Drive 'em Down as his "father," released his earthy ballad "Junker's Blues" in 1940, with tales of needles, marijuana, and the Angola prison farm. Fats Domino rewrote the song in 1949 and it became "The Fat Man," the first of his 35 Top 40 successes. Professor Longhair utilized the tune in "Tipitina" and Lloyd Price used it in "Lawdy Miss Clawdy."
George Klein's Memphis Sounds with Willie Hall
Jools Holland
Julian Miles Holland OBE, better known as Jools Holland, is a British pianist, bandleader, television presenter, architectural eccentric, and pop music lover who was born on January 24, 1958. Holland co-presented the Newcastle-based TV music program The Tube (TV series) with Paula Yates. He was a founding member of the highly renowned and popular band Squeeze, from which he departed in 1980. He rose to prominence by cursing in front of the camera on live television, forcing the program to be canceled for three performances, and he was dismissed as a consequence.

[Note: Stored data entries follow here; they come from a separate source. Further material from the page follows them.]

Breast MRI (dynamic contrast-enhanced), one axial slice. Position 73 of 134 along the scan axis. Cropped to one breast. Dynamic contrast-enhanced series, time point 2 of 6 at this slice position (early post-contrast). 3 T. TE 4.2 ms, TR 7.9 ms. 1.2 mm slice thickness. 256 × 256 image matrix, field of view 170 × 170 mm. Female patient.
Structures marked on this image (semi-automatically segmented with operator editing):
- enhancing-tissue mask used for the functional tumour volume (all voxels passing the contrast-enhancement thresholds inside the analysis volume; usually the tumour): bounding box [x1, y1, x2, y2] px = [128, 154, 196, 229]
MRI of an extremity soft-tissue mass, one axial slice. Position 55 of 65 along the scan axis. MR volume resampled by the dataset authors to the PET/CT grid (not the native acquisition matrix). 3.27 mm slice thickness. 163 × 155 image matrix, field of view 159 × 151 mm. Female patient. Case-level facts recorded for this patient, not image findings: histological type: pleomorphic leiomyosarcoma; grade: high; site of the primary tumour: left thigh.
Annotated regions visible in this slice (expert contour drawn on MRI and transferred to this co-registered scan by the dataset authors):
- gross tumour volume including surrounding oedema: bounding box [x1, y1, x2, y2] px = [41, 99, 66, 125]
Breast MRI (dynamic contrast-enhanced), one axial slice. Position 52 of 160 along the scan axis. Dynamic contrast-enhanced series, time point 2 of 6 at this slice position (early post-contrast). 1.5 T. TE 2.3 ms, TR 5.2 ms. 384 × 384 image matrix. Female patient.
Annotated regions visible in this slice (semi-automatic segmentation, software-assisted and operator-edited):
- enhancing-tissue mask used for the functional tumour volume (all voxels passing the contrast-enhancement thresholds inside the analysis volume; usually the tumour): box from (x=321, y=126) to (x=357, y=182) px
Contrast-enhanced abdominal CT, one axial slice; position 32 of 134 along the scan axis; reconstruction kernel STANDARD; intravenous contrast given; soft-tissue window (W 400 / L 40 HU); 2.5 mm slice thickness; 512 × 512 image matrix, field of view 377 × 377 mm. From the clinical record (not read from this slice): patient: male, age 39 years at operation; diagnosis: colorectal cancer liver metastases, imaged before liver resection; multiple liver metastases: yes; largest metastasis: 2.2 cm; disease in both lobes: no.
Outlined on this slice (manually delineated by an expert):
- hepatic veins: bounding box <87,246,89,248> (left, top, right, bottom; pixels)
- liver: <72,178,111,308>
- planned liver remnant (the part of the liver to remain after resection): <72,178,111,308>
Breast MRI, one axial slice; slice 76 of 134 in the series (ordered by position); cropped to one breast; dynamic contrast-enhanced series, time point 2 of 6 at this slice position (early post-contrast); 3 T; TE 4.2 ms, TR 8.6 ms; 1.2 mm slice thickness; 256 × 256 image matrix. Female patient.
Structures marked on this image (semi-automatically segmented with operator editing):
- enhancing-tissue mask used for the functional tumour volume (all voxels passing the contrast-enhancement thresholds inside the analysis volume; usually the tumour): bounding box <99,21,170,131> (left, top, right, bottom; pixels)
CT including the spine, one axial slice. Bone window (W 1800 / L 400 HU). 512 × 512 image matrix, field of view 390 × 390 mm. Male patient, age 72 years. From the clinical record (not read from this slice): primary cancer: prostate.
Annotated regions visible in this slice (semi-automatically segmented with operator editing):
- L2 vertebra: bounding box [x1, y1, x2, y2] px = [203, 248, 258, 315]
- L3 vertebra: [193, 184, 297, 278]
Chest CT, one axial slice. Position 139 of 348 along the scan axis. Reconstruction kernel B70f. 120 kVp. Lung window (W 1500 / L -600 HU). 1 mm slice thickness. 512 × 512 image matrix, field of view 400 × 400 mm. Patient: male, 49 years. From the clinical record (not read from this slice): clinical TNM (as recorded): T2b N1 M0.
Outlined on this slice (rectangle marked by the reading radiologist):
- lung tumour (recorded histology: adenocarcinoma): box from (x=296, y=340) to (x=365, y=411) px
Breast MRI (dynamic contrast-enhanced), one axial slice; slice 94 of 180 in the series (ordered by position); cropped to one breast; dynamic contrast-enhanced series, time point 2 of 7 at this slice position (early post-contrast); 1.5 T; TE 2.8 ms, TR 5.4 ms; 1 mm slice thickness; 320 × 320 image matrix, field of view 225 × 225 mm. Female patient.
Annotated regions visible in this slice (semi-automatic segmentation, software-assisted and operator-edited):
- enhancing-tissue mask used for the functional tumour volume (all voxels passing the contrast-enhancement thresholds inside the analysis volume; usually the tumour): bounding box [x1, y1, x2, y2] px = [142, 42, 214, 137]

He's been hosting the diverse music show Later with Jools Holland, as well as an annual New Year's Eve "Hootenanny," since the early 1990s, and has shed his "bad boy" reputation to become a renowned artist.
His touring band, The Rhythm And Blues Orchestra, often includes singers Sam Brown and Ruby Turner.
Holland has his studio constructed to his own design in the Westcombe Park district of Blackheath in south-east London, partly inspired by Portmeirion.
In 2003, he was awarded an OBE for services to the British music industry as a television presenter and musician in the Queen's Birthday Honours list. He is also a published author who appears on television programs and contributes to radio programs in addition to his own. In 2004, he recorded an album of classic R & B songs with Tom Jones. In January 2005, Jools and his band headlined a Tsunami charity performance in Cardiff's Millennium Stadium with Eric Clapton.
Jools Holland
Jose Iturbi
Jose Iturbi was a Spanish conductor and pianist who lived from November 28, 1895 until June 28, 1980.
Iturbi was born in the Spanish city of Valencia and died in Los Angeles. He featured in numerous Hollywood films throughout the 1940s, most famously in the 1943 musical Thousands Cheer, in which he played himself.
In the 1940s, he was engaged in a complicated family custody dispute that ended in the abduction of Iturbi's two granddaughters by his former son-in-law.